By Rob Brezsny
ARIES (March 21-April 19): Nineteenth-century English poet
Dante Gabriel Rossetti wrote a series of sensual sonnets inspired by his
relationship with his wife Elizabeth. Before he could publish them, Elizabeth
died. He was so distraught he placed the only copy of his manuscript in the
grave with her. Years later, though, he decided the love poems were too good to
consign forever to the oblivion of the dirt. He had the coffin disinterred and
recovered his work. I suggest you draw inspiration from this story, Aries.
Reclaim riches that you once abandoned or left for dead. Halloween costume
suggestions: grave-digger, archaeologist, miner, psychic medium who communes
with the spirits of the departed.
TAURUS (April 20-May 20): "Jaws" is the most common
name for pet goldfish. Take your cue from this fun fact, Taurus. Identify the
mildest, tamest, most passive part of you, then push it in the direction of
becoming more daring, assertive, and courageous. If it helps to give that part
of you a nickname like "Jaws," by all means do so. Halloween costume
suggestion: a shark, Tyrannosaurus, dragon, or football player.
GEMINI (May 21-June 20): A sizable proportion of Christians are
addicted to pornography, according to a poll conducted by a major Christian
website (www.christiannews.christianet.com). It that's true, it's dramatic
proof of what psychologists say: that we're prone to be unhealthily obsessed
and possessed by whatever we demonize. Meditate on how this theme might apply
to you, Gemini. Investigate whether you're being hurt by your scorn and anger
and hatred. And please note that I'm not advising you to protect yourself from
people or things you judge as bad, but rather from your attitudes about them.
Halloween costume suggestion: a fundamentalist porn star.
CANCER (June 21-July 22): In December 1984, comedian T. R.
Benker told jokes for 48 consecutive hours at a restaurant in Mount Prospect,
Illinois. Last year, Ethiopian oddball Belachew Girma laughed nonstop for 100
minutes at a club in Munich. These two chuckle-meisters are your role models,
Cancerian. Your assignment is to stimulate massive attacks of reeling merriment
and potent doses of sacred revelry as much as possible, both in yourself and
others. Halloween costume suggestion: a court jester who relentlessly doles out
compliments; a smirking prankster with angel wings and a halo; Santa Claus with
a bag full of joke gifts; Lucille Ball imitating Sara Silverman or vice versa.
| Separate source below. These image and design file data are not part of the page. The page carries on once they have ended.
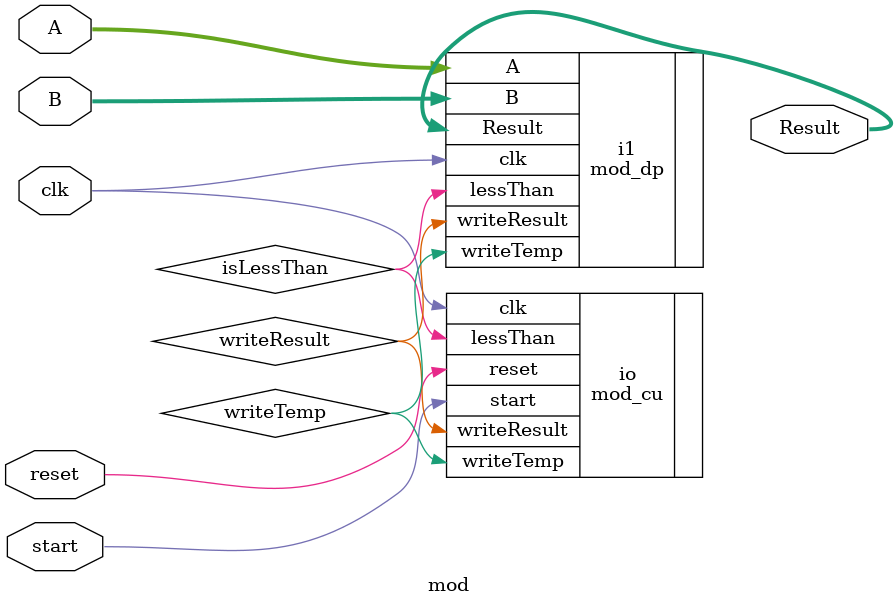
<source format=v>
module mod(
	input [31:0] A,
	input [31:0] B,
	input clk,
	input start,
	input reset,
	output [31:0] Result
);

	wire isLessThan, writeTemp, writeResult;
	
	mod_cu io(.start(start), .reset(reset), .clk(clk), .lessThan(isLessThan), .writeTemp(writeTemp), .writeResult(writeResult));
	mod_dp i1(.clk(clk), .A(A), .B(B), .writeTemp(writeTemp), .writeResult(writeResult), .lessThan(isLessThan), .Result(Result));



endmodule

</source>
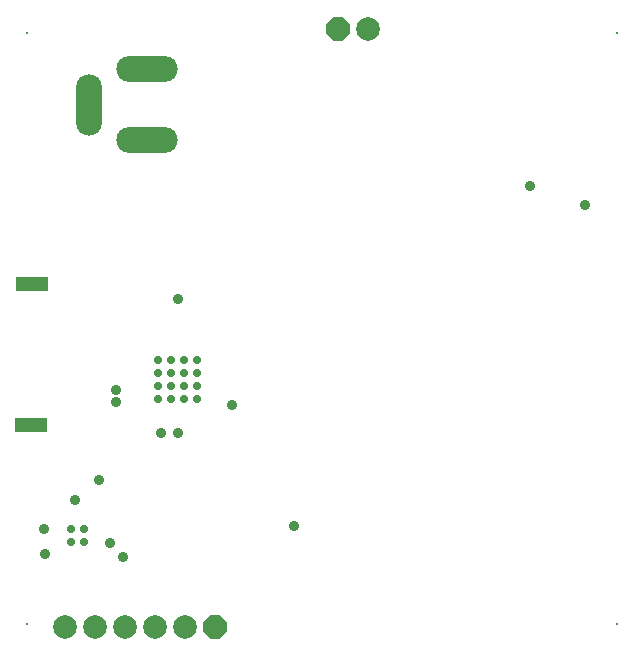
<source format=gbs>
G04 Layer_Color=16711935*
%FSLAX43Y43*%
%MOMM*%
G71*
G01*
G75*
%ADD48R,2.703X1.203*%
%ADD49O,5.203X2.203*%
%ADD50O,2.203X5.203*%
%ADD51C,2.003*%
%ADD52P,2.168X8X22.5*%
%ADD53C,0.203*%
%ADD54C,0.903*%
%ADD55C,0.703*%
D48*
X2950Y31275D02*
D03*
X2875Y19325D02*
D03*
D49*
X12700Y43500D02*
D03*
Y49500D02*
D03*
D50*
X7800Y46450D02*
D03*
D51*
X31440Y52900D02*
D03*
X5725Y2275D02*
D03*
X10805D02*
D03*
X13345D02*
D03*
X15885D02*
D03*
X8265D02*
D03*
D52*
X28900Y52900D02*
D03*
X18425Y2275D02*
D03*
D53*
X2500Y2500D02*
D03*
Y52500D02*
D03*
X52500D02*
D03*
Y2500D02*
D03*
D54*
X10100Y22275D02*
D03*
X15325Y30050D02*
D03*
X19875Y21050D02*
D03*
X4025Y8425D02*
D03*
X4000Y10500D02*
D03*
X13875Y18625D02*
D03*
X10100Y21275D02*
D03*
X8650Y14675D02*
D03*
X9587Y9363D02*
D03*
X15351Y18625D02*
D03*
X45100Y39600D02*
D03*
X6625Y13000D02*
D03*
X10675Y8150D02*
D03*
X49750Y37950D02*
D03*
X25100Y10825D02*
D03*
D55*
X13625Y24875D02*
D03*
Y23775D02*
D03*
X16925D02*
D03*
X13625Y22675D02*
D03*
X14725D02*
D03*
X13625Y21575D02*
D03*
X14725D02*
D03*
X6275Y9425D02*
D03*
Y10525D02*
D03*
X7375Y9425D02*
D03*
Y10525D02*
D03*
X15825Y23775D02*
D03*
Y22675D02*
D03*
X16925Y24875D02*
D03*
Y22675D02*
D03*
X14725Y23775D02*
D03*
X15825Y24875D02*
D03*
X14725D02*
D03*
X16925Y21575D02*
D03*
X15825D02*
D03*
M02*

</source>
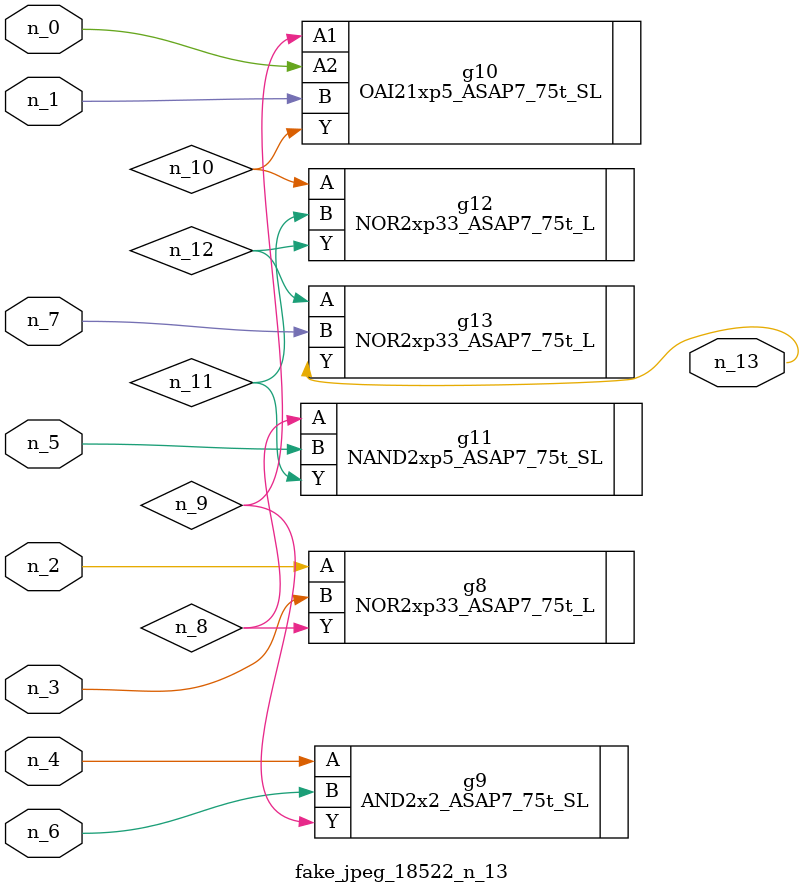
<source format=v>
module fake_jpeg_18522_n_13 (n_3, n_2, n_1, n_0, n_4, n_6, n_5, n_7, n_13);

input n_3;
input n_2;
input n_1;
input n_0;
input n_4;
input n_6;
input n_5;
input n_7;

output n_13;

wire n_11;
wire n_10;
wire n_12;
wire n_8;
wire n_9;

NOR2xp33_ASAP7_75t_L g8 ( 
.A(n_2),
.B(n_3),
.Y(n_8)
);

AND2x2_ASAP7_75t_SL g9 ( 
.A(n_4),
.B(n_6),
.Y(n_9)
);

OAI21xp5_ASAP7_75t_SL g10 ( 
.A1(n_9),
.A2(n_0),
.B(n_1),
.Y(n_10)
);

NOR2xp33_ASAP7_75t_L g12 ( 
.A(n_10),
.B(n_11),
.Y(n_12)
);

NAND2xp5_ASAP7_75t_SL g11 ( 
.A(n_8),
.B(n_5),
.Y(n_11)
);

NOR2xp33_ASAP7_75t_L g13 ( 
.A(n_12),
.B(n_7),
.Y(n_13)
);


endmodule
</source>
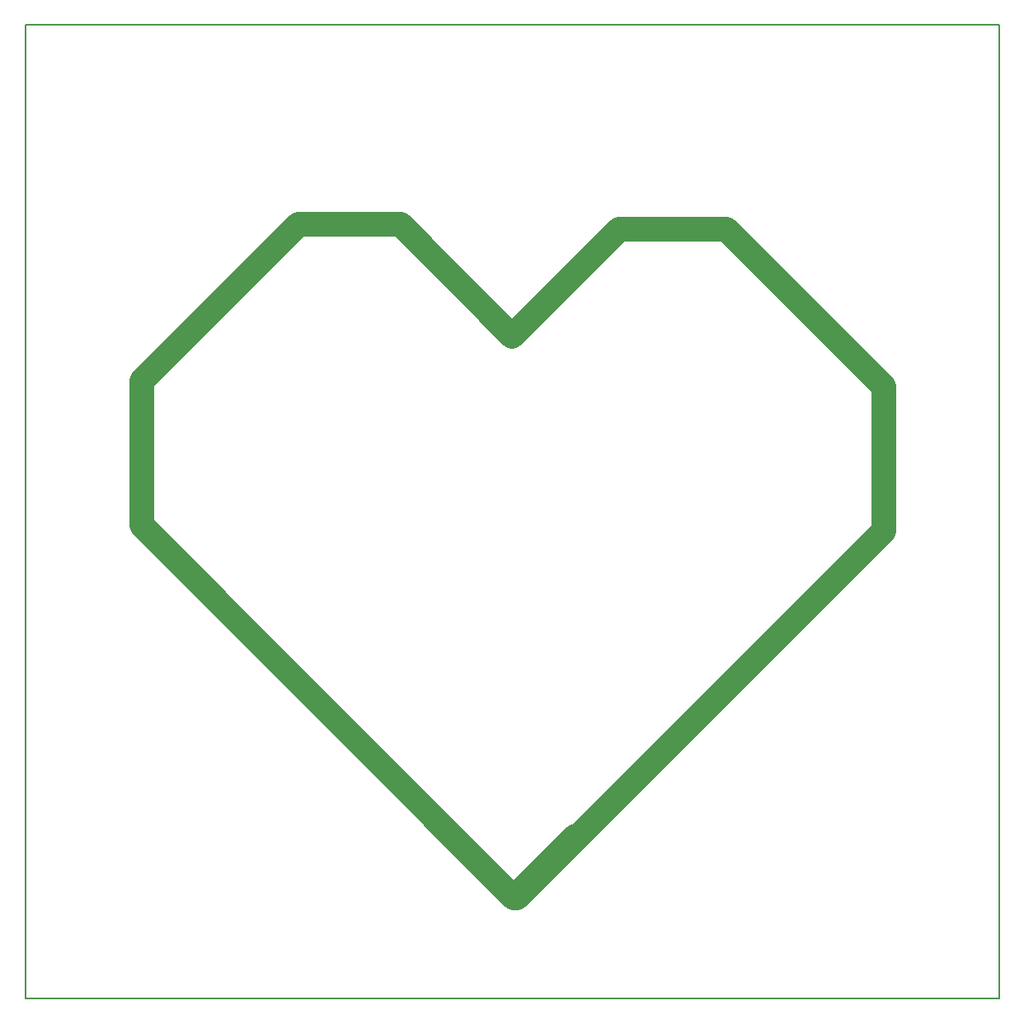
<source format=gbr>
G04 PROTEUS RS274X GERBER FILE*
%FSLAX45Y45*%
%MOMM*%
G01*
%ADD10C,2.540000*%
%ADD11C,0.203200*%
D10*
X+5000000Y+6800000D02*
X+6100000Y+7900000D01*
X+7200000Y+7900000D01*
X+8812251Y+6287749D01*
X+8812251Y+4803206D01*
X+5047075Y+1038030D01*
X+5017192Y+1038030D01*
X+5000000Y+6800000D02*
X+3850000Y+7950000D01*
X+2800000Y+7950000D01*
X+1192252Y+6342252D01*
X+1192252Y+6267442D01*
X+1192252Y+4862970D01*
X+5017192Y+1038030D01*
X+5649640Y+1670478D01*
X+5679522Y+1670478D01*
D11*
X+0Y+0D02*
X+10000000Y+0D01*
X+10000000Y+10000000D01*
X+0Y+10000000D01*
X+0Y+0D01*
M02*

</source>
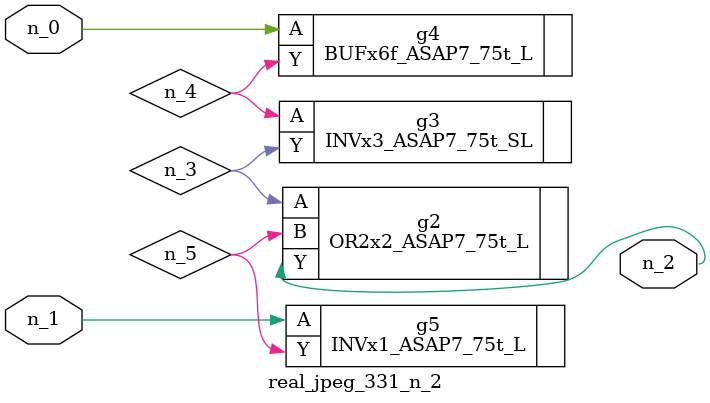
<source format=v>
module real_jpeg_331_n_2 (n_1, n_0, n_2);

input n_1;
input n_0;

output n_2;

wire n_5;
wire n_4;
wire n_3;

BUFx6f_ASAP7_75t_L g4 ( 
.A(n_0),
.Y(n_4)
);

INVx1_ASAP7_75t_L g5 ( 
.A(n_1),
.Y(n_5)
);

OR2x2_ASAP7_75t_L g2 ( 
.A(n_3),
.B(n_5),
.Y(n_2)
);

INVx3_ASAP7_75t_SL g3 ( 
.A(n_4),
.Y(n_3)
);


endmodule
</source>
LEO (July 23-Aug. 22): Most flowers depend on pollinators to
reproduce. Birds and insects brush up against a flower's male parts, picking up
pollen that they leave on the female parts of the next flower they visit. But
nature has created an anomaly that doesn't play by these rules. A wild orchid
fecundates itself. Its male bits actually move, carrying out a complicated
maneuver to reach around and down to deposit pollen directly into its female
portions. This orchid is your power symbol, Leo. I hope it encourages you to
learn more about self-fertilization--to increase your mastery of the
underappreciated art of inspiring and teaching and taking care of yourself.
Halloween costume suggestion: a hermaphrodite carrying a wild orchid.